DIRECTIONS:
[1] From the text below about the National Weather Service office in Los Angeles, list every county that the office monitors.
[2] In the text below about the National Weather Service office in Los Angeles, what year did the current Oxnard location open?

National Weather Service Weather Forecast Office Los Angeles

Agency overview
- Type: Meteorological
- Jurisdiction: National Weather Service
- Headquarters: 520 North Elevar Street Oxnard, CA 93030 34°12′26″N 119°08′16″W﻿ / ﻿34.2071°N 119.1377°W
- Employees: 28
- Agency executives: Mark Jackson, Meteorologist in Charge; John Dumas, Science Operations Officer; Eric Boldt, Warning Coordination Meteorologist;
- Parent agency: National Weather Service
- Website: www.weather.gov/lox/

= National Weather Service Los Angeles–Oxnard =

Weather forecast office

The National Weather Service Los Angeles is a local office of the National Weather Service responsible for monitoring weather conditions in Los Angeles, Ventura, Santa Barbara, and San Luis Obispo counties, as well as adjacent coastal waters out 60 nautical miles. The NWS Los Angeles office serves the third-most populous district in the nation, after NWS New York City and NWS Philadelphia.

==History==
The Signal Service established an office at Los Angeles in 1877, at the corner of Main and Commercial Streets, with the Weather Bureau assuming responsibility in 1890. During the 1940s, the city office moved to the Los Angeles Civic Center district. The Civic Center office closed in 1964, and the main forecast office was relocated at the Wilshire Federal Building where it remained until the current Oxnard location opened in 1993.

DATA SHOWN:
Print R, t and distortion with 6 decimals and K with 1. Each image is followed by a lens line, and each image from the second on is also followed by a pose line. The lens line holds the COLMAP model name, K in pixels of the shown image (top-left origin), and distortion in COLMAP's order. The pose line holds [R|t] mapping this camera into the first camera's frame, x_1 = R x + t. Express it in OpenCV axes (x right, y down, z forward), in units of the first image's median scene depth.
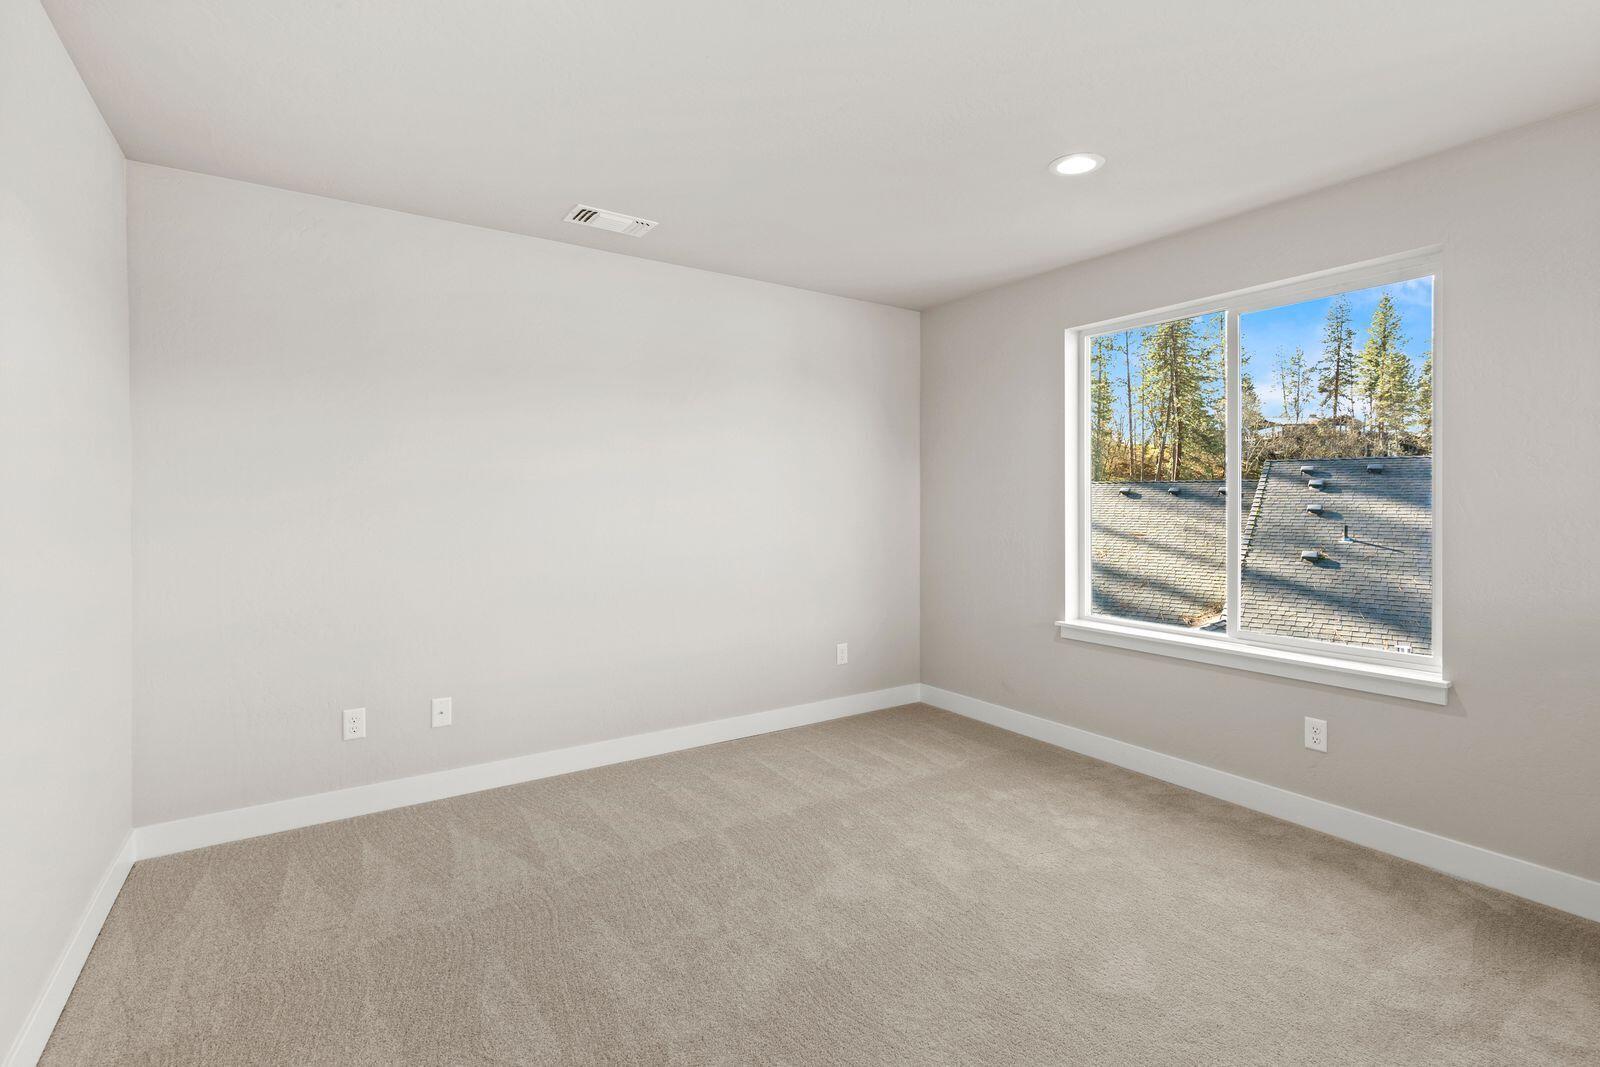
lens RADIAL K [[746.4, 0, 805.6], [0, 746.4, 507.3], [0, 0, 1]] dist [-0.006492, 0.003285]
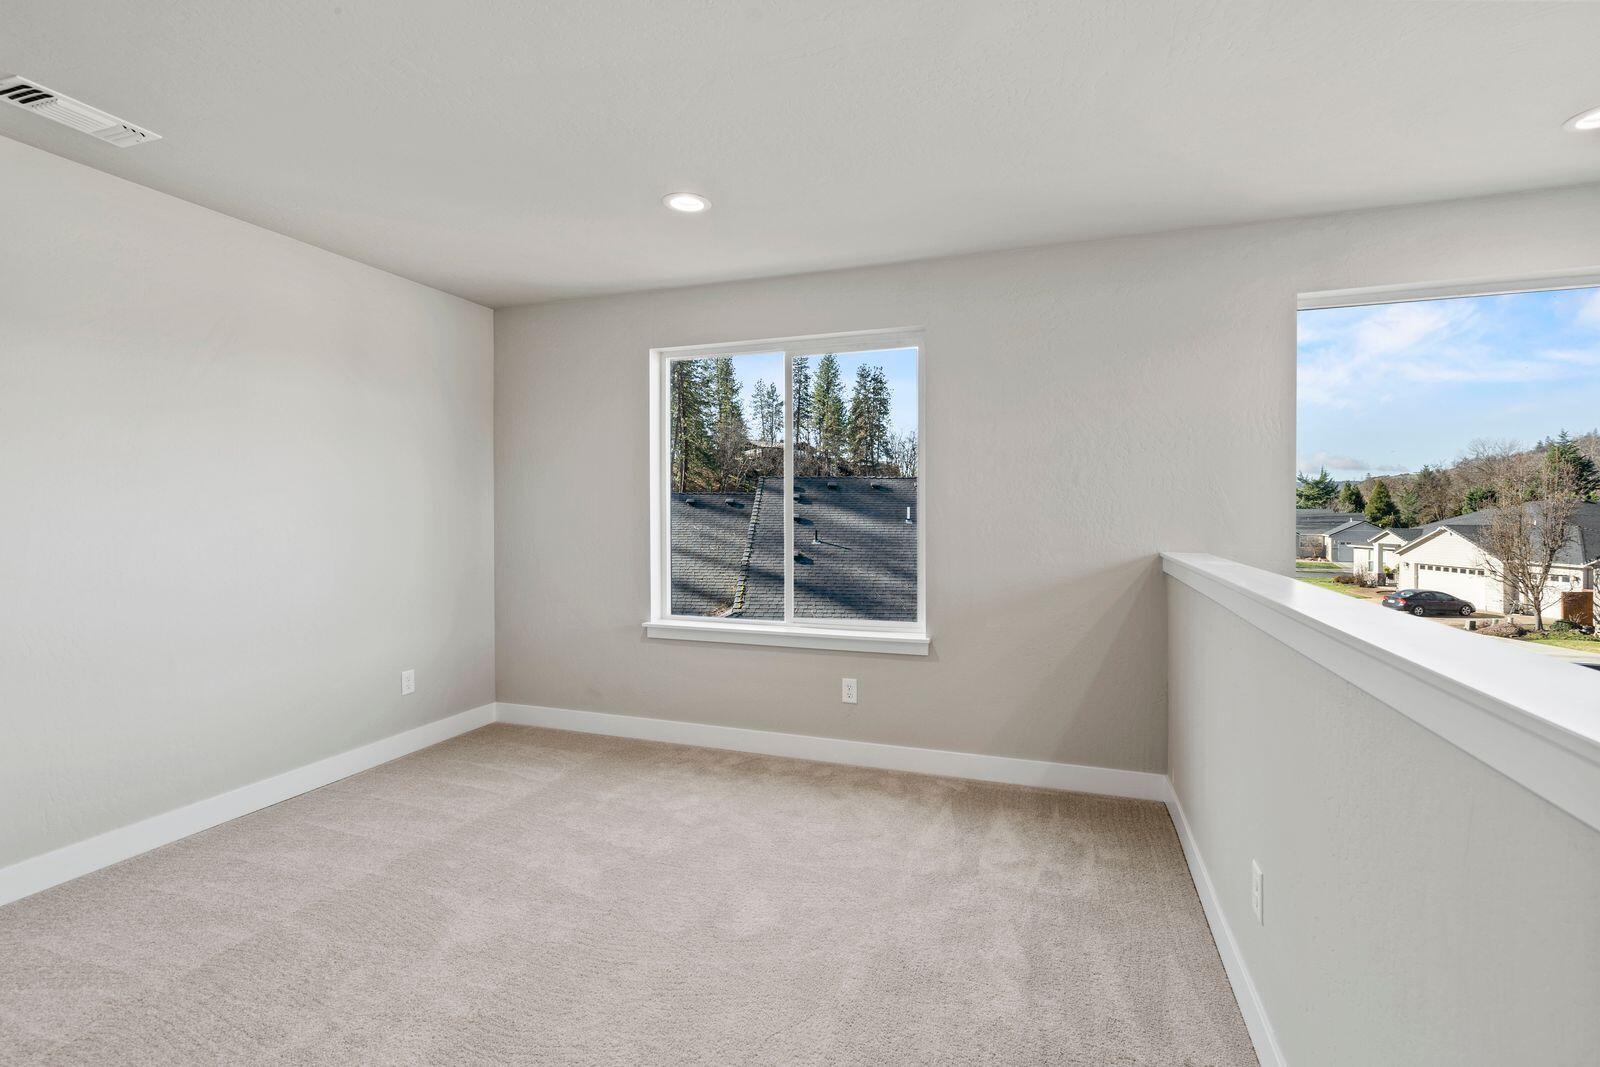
lens RADIAL K [[746.4, 0, 792.0], [0, 746.4, 518.5], [0, 0, 1]] dist [-0.006492, 0.003285]
pose [[0.796063, -0.005902, 0.605185, -0.157770], [0.004885, 0.999983, 0.003325, 0.001577], [-0.605194, 0.000309, 0.796078, 0.026680]]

RESULTS FOR EACH TASK:
[1] Los Angeles, Ventura, Santa Barbara, San Luis Obispo

[2] 1993